* Instructions to follow:
From the entries that follow, reproduce exactly and only the lines from the line with "(628, 143) none" to the line with "[188,374,226,386] apply. ->", endpoints included.

* The data:
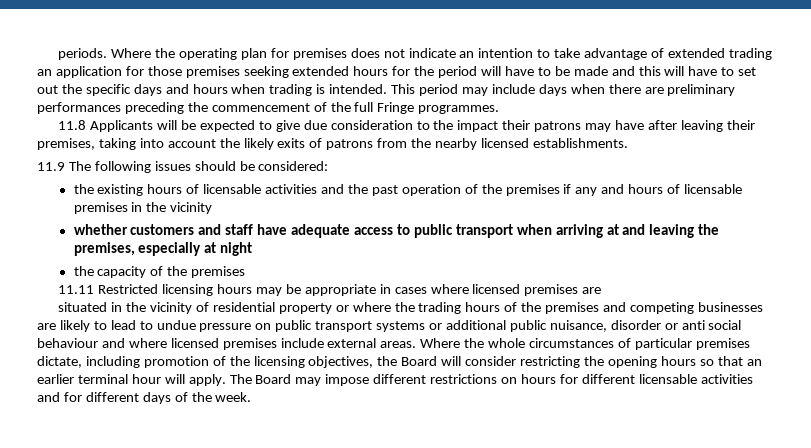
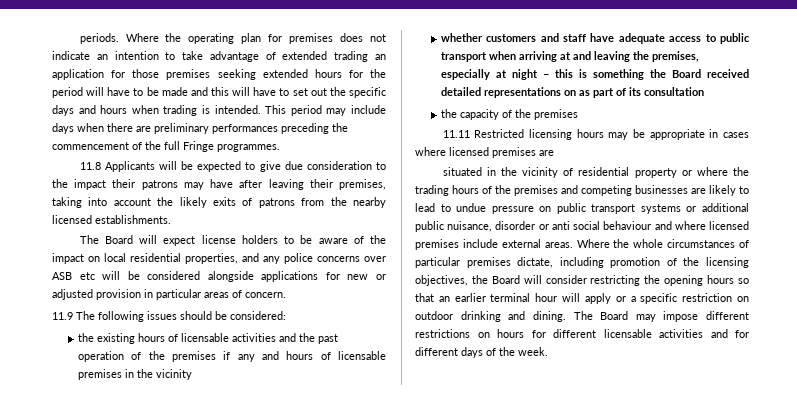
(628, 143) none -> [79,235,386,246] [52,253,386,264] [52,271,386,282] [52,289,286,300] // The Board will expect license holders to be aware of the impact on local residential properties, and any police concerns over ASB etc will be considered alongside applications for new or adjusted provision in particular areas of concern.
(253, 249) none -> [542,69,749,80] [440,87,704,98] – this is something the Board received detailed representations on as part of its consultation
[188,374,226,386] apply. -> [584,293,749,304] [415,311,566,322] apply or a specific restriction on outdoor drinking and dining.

...

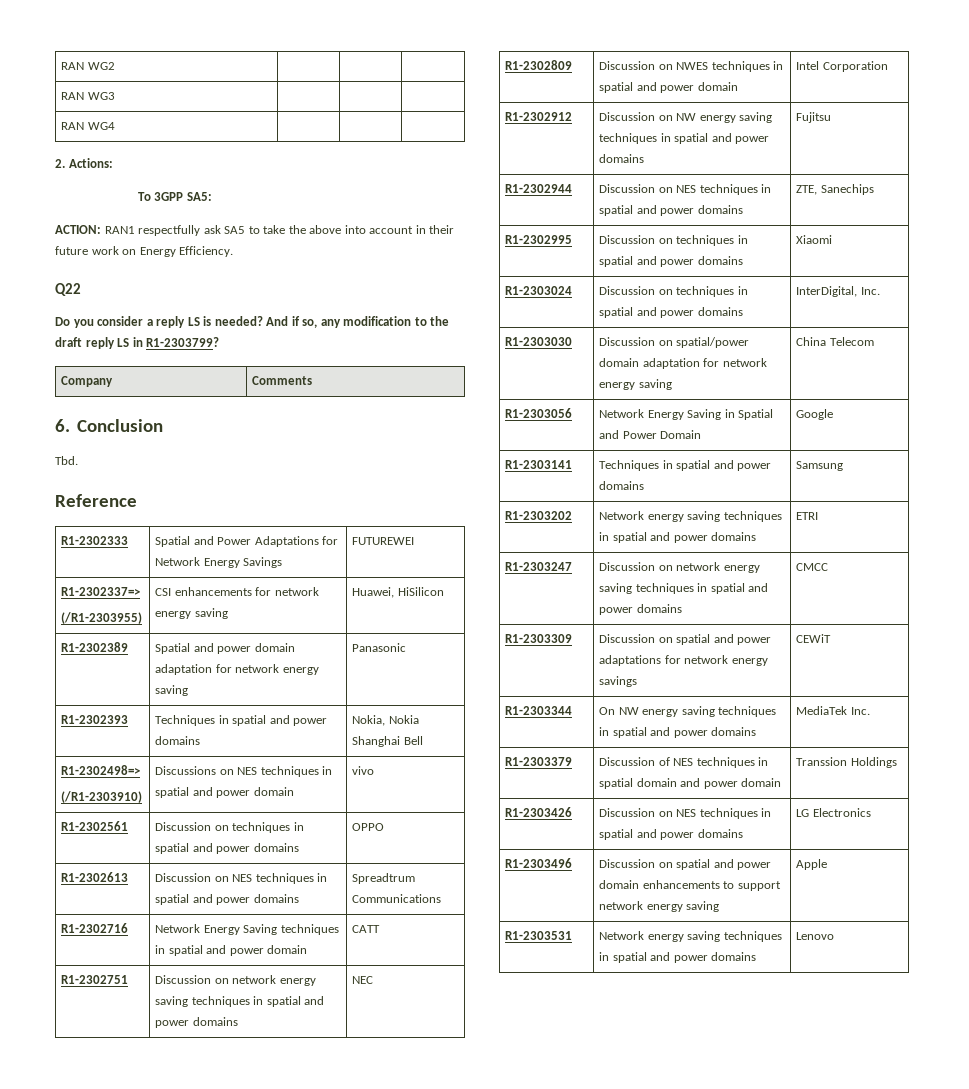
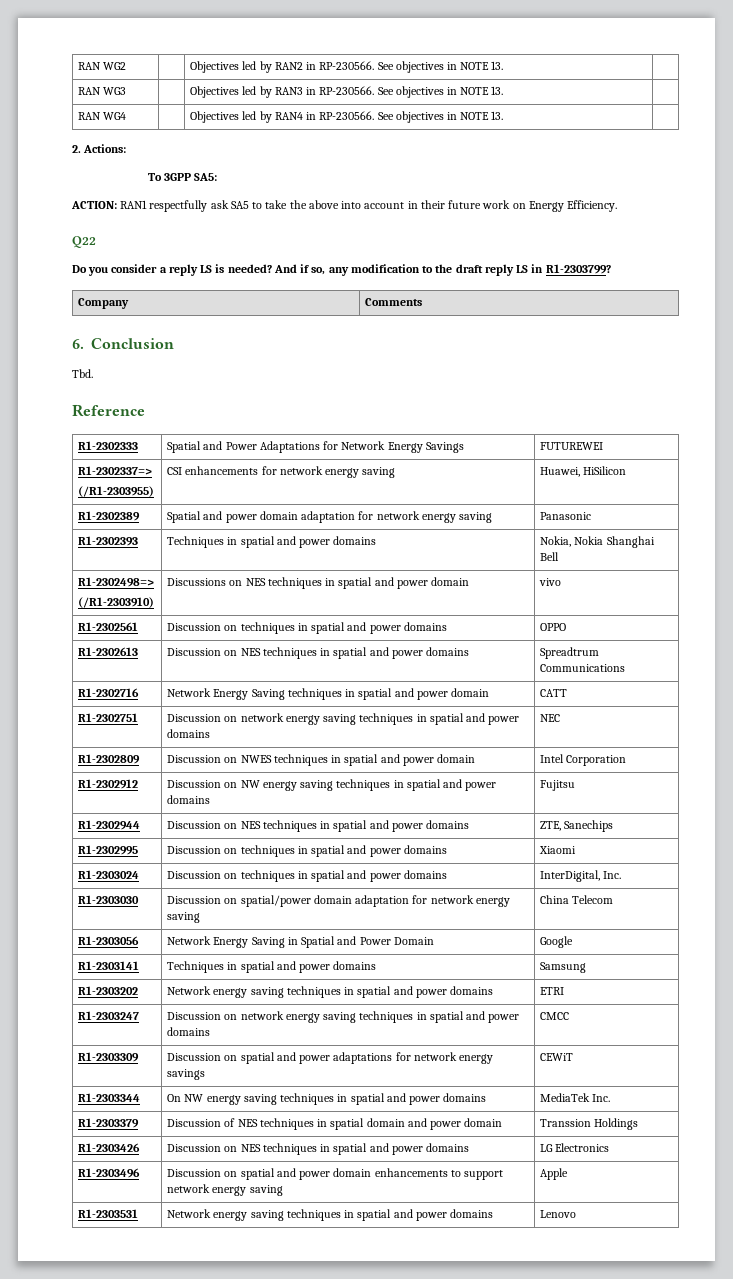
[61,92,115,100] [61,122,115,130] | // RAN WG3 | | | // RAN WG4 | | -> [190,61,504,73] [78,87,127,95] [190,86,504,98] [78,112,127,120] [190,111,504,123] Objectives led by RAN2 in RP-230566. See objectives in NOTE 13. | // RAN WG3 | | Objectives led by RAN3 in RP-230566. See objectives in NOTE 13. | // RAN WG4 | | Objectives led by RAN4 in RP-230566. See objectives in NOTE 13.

* * *

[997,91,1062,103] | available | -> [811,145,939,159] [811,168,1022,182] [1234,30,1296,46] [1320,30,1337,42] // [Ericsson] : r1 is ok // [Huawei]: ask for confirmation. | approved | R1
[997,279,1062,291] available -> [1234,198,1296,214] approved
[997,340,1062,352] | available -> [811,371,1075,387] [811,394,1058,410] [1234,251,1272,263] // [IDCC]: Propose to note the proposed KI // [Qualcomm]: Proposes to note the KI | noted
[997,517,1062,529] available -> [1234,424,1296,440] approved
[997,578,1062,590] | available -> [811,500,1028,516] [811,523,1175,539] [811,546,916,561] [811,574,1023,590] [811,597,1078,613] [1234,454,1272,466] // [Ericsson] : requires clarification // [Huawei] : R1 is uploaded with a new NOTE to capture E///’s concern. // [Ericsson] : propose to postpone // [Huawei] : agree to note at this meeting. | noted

* Completed exercise:
(628, 143) none -> [79,235,386,246] [52,253,386,264] [52,271,386,282] [52,289,286,300] // The Board will expect license holders to be aware of the impact on local residential properties, and any police concerns over ASB etc will be considered alongside applications for new or adjusted provision in particular areas of concern.
(253, 249) none -> [542,69,749,80] [440,87,704,98] – this is something the Board received detailed representations on as part of its consultation
[188,374,226,386] apply. -> [584,293,749,304] [415,311,566,322] apply or a specific restriction on outdoor drinking and dining.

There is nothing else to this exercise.